Seria devaneio esperar que hábitos tão arraigados como a desaceleração do Brasil no verão sejam revertidos. A opção pelas férias no começo do ano é um dogma da cultura verde-amarela que, somada à proliferação de feriados e pontos facultativos de 2018 vai reduzir, em muito, os dias úteis.
Precisa-se de trabalho. Não somente para os que dormem nas filas de emprego, mas necessitamos de produção de bens, de serviços, de inteligência para sair do atoleiro que a crise política, ética e econômica impôs a nós. Mas ao contrário da busca de mudanças, nota-se um feérico esforço para manter as coisas como estão.

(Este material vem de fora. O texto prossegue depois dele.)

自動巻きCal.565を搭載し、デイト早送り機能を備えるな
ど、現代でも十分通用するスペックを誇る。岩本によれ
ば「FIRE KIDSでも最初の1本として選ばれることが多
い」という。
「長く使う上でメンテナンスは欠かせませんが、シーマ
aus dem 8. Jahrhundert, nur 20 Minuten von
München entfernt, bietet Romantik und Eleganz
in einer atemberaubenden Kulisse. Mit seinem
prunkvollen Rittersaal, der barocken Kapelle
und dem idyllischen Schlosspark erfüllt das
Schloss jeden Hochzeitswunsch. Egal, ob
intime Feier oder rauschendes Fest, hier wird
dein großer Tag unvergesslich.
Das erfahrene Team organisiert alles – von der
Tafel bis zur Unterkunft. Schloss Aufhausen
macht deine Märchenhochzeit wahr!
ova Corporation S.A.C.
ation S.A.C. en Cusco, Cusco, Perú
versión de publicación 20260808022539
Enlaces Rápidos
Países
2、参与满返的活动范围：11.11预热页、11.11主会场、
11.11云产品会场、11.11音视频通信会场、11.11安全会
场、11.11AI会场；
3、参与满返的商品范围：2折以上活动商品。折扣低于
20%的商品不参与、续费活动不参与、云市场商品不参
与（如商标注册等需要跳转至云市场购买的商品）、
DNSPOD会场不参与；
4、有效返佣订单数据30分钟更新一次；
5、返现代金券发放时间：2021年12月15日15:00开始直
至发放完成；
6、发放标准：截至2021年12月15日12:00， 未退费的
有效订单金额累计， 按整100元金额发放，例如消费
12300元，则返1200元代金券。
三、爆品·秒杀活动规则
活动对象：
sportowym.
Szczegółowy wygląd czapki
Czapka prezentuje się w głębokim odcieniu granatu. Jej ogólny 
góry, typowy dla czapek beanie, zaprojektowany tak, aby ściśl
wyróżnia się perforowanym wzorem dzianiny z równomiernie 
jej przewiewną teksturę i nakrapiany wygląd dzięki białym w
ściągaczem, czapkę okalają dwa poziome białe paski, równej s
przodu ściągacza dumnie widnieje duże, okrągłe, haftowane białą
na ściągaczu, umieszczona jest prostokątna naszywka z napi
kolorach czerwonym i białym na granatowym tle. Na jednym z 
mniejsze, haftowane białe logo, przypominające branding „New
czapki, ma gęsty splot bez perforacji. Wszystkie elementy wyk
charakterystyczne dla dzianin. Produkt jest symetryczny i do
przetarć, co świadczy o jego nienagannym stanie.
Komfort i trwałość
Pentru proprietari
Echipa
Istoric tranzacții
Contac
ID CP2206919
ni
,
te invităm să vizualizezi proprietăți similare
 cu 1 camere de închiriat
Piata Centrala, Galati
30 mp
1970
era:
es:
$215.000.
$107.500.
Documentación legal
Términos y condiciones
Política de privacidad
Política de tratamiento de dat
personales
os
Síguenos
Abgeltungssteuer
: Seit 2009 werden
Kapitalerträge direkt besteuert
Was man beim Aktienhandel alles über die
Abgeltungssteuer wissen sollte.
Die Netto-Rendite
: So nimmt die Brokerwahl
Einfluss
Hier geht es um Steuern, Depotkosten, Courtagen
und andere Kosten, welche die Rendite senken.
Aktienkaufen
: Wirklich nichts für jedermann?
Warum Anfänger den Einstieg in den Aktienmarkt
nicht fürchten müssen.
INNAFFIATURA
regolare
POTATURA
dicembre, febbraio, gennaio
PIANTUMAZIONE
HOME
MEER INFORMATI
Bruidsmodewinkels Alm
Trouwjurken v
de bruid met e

Quem encontra-se em situação estável não tem motivos para mudar. Há aqueles que veem o mundo passar diante dos olhos sem forças para fazer a diferença. Está cansado com o festival de barbaridades que desfila no noticiário de tevê. Urge encontrar um meio termo para que todos tenham acesso à vida digna onde o trabalho é apenas um dos preceitos, o ponto de partida.
Recém estamos no limiar de janeiro. Ainda há muitos congestionamentos, filas e irritação rumo ao litoral, estação rodoviária, nas rodovias e aeroportos. Roupa formal, compromissos, horário, obrigações? Somente em março. Até lá o Brasil hiberna.